FASB News
Board Follows a Rigorous Process to Develop U.S. Accounting Rules
FASB Chair Richard Jones and Technical Director Hillary Salo detailed the board’s due process at the May 9 Oversight Committee meeting, stressing that a rigorous due process is followed to ensure that the full spectrum of the accounting profession gets to weigh in on all of its projects. “We’re always trying to understand do we have fulsome feedback from all of our different stakeholder groups,” Salo told the Financial Accounting Foundation (FAF)’s Standard-Setting Oversight Committee. Pressed by Oversight Committee Co-Chair Timothy Ryan on “do we look to see maybe who hasn’t commented and what’s our process there?” Jones and Salo affirmed that staff did, mapping out steps from start to finish of the board’s efforts to reach all walks of investors and preparers. “Generally, with regards to preparers and with practitioners, we are able to understand the nature of that—we have that full spectrum and we get that through comment letters,” Salo replied. “Investors are one of the areas that’s more challenging because they typically will not send us comment letters to put their public position out there that’d be publicly posted on our website—but we do significant amount of investor outreach to make sure that we have that fulsome input from an investor standpoint, whether that’s from the buy-side, the sell-side, credit analysts, lenders, private company and users of the financial statement, even the banking regulators when thinking about them as an investor or a user as well.” The topic of the board’s due process has become a thorny one for FASB, which has not been able to get ahead of criticism from some groups that more needs to be done to populate financial statements with a broader swath of information for investors. The Oversight Committee’s effort to drill down on the board’s outreach and due process was therefore not surprising, especially since it was the committee’s first publicly held meeting.

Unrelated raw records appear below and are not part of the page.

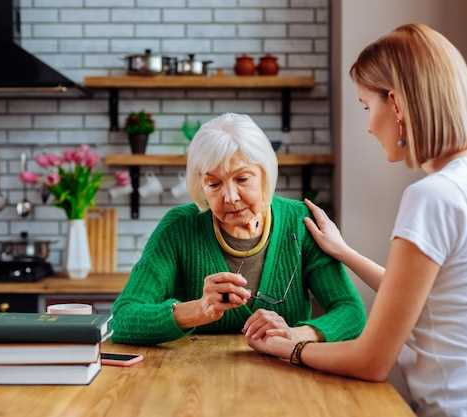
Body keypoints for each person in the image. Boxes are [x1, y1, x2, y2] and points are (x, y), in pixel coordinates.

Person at [246, 23, 467, 416]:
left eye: (366, 106)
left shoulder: (433, 197)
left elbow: (372, 361)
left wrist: (291, 348)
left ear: (395, 104)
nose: (369, 125)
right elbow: (438, 296)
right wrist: (343, 252)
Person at [111, 113, 366, 346]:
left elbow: (351, 312)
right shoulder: (179, 226)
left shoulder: (300, 222)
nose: (230, 197)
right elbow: (122, 318)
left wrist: (296, 334)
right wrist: (198, 310)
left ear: (265, 174)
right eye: (214, 184)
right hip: (192, 384)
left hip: (287, 378)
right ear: (201, 186)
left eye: (242, 179)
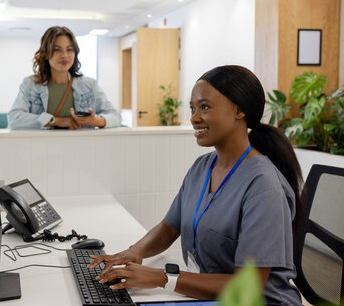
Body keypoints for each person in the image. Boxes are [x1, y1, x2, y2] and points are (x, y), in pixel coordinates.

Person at [89, 65, 303, 305]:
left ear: (239, 110)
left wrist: (162, 278)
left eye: (205, 107)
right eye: (192, 108)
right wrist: (135, 251)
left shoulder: (264, 186)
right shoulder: (203, 166)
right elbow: (170, 227)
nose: (194, 118)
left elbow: (249, 286)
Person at [8, 26, 120, 130]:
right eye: (57, 49)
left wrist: (95, 121)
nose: (64, 55)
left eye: (69, 49)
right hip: (43, 148)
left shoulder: (89, 85)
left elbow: (115, 117)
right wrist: (55, 121)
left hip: (82, 147)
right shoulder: (31, 84)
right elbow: (14, 119)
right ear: (46, 54)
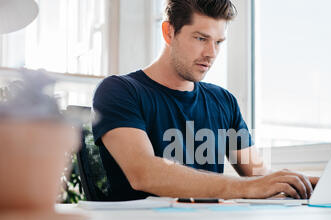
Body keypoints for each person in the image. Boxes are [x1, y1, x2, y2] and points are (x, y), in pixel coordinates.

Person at [93, 0, 318, 201]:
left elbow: (258, 176)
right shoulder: (119, 91)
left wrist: (304, 183)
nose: (211, 53)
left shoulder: (223, 101)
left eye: (219, 42)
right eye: (201, 38)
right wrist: (247, 187)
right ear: (168, 32)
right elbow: (144, 173)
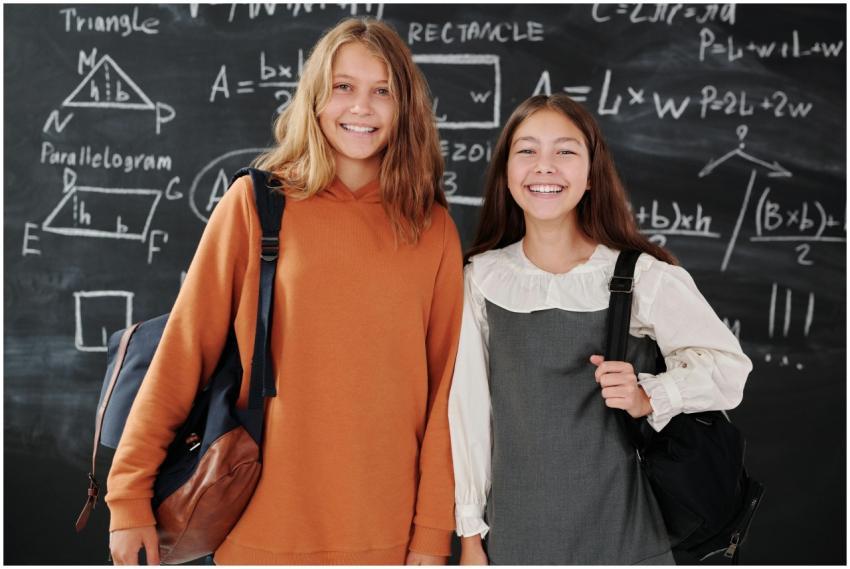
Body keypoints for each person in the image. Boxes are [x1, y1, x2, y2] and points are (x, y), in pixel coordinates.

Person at [107, 18, 463, 565]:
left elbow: (446, 397)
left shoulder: (431, 227)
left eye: (382, 91)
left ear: (405, 107)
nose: (361, 108)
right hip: (259, 529)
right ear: (316, 99)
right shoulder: (256, 205)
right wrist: (128, 495)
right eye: (343, 87)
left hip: (388, 535)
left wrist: (432, 534)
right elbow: (184, 352)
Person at [448, 94, 752, 565]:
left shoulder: (640, 277)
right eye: (526, 151)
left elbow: (730, 368)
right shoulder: (481, 280)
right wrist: (470, 536)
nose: (544, 167)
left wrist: (650, 395)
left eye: (565, 151)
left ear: (591, 175)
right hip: (518, 531)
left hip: (627, 529)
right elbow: (468, 413)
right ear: (506, 172)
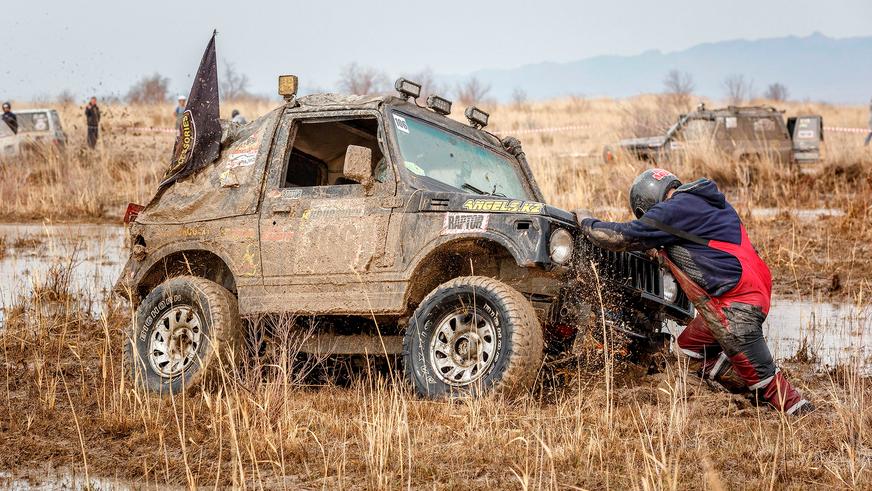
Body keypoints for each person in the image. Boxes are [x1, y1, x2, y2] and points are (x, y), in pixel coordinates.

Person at [577, 168, 813, 415]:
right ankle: (738, 380)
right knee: (688, 349)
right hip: (751, 288)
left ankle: (803, 415)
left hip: (735, 302)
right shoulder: (705, 203)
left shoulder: (673, 210)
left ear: (647, 204)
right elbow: (700, 250)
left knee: (766, 382)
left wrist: (586, 221)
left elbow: (618, 237)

Regulators Aren’t Citing Accounting Rules as Cause of Recent Banking Failures
Regulatory agencies are not citing accounting rules for held-to-maturity (HTM) debt securities as a contributing factor in recent banking failures and views are mixed as to whether the board should address the topic, FASB Chair Richard Jones told the board’s trustees. FASB is monitoring the issue, Jones said at the May 10 Financial Accounting Foundation (FAF) quarterly meeting, which was livestreamed from Washington, D.C. “I was happy to read both the Fed report on [a] particular institution as well as an FDIC report on another institution where they talked about some of the contributing factors and did not cite accounting,” he said. His remarks were in response to trustees’ observations that Silicon Valley Banks (SVB)’s failings have caused people to question whether the HTM standard is right or wrong, and to a question on “how if at all that might impact the [FASB]’s technical agenda going forward.” FASB has received agenda requests but has also received mixed feedback in outreach on whether accounting rules for HTM securities need to be changed, Jones also explained. “Some have raised the question of should there be a change in the accounting,” he said. “Others have pointed out to us they believe they have all the information and the accounting should not change. We’ve gotten a couple [of] agenda requests, those are things that we’ll consider as part of our normal process. But it’s something we’re watching.”
IASB News
IFRS Interpretations Committee Issues 8th Volume of Compiled Decisions with Focus on Leases
The IFRS Interpretations Committee, on May 4, 2023, published a six-month analysis of its views on assessing the definition of a lease, specifically for a battery contract with a supplier for use in electric vehicles (EV). This is the committee’s eighth volume of decisions, and this edition addresses how to assess whether such a contract contains a lease under International Financial Reporting Standard (IFRS) 16, Leases, when the supplier has substitution rights. The 15-member committee is the interpretative body of the International Accounting Standards Board (IASB), the accounting standard-setter that works under the governance of the IFRS Foundation to develop IFRSs for more than 140 jurisdictions worldwide. The committee is chaired by IASB member Bruce Mackenzie and works with the board in supporting the consistent application of IFRS. The decisions were published under Compilation of Agenda Decisions–Volume 8, and span from November 2022 to April 2023.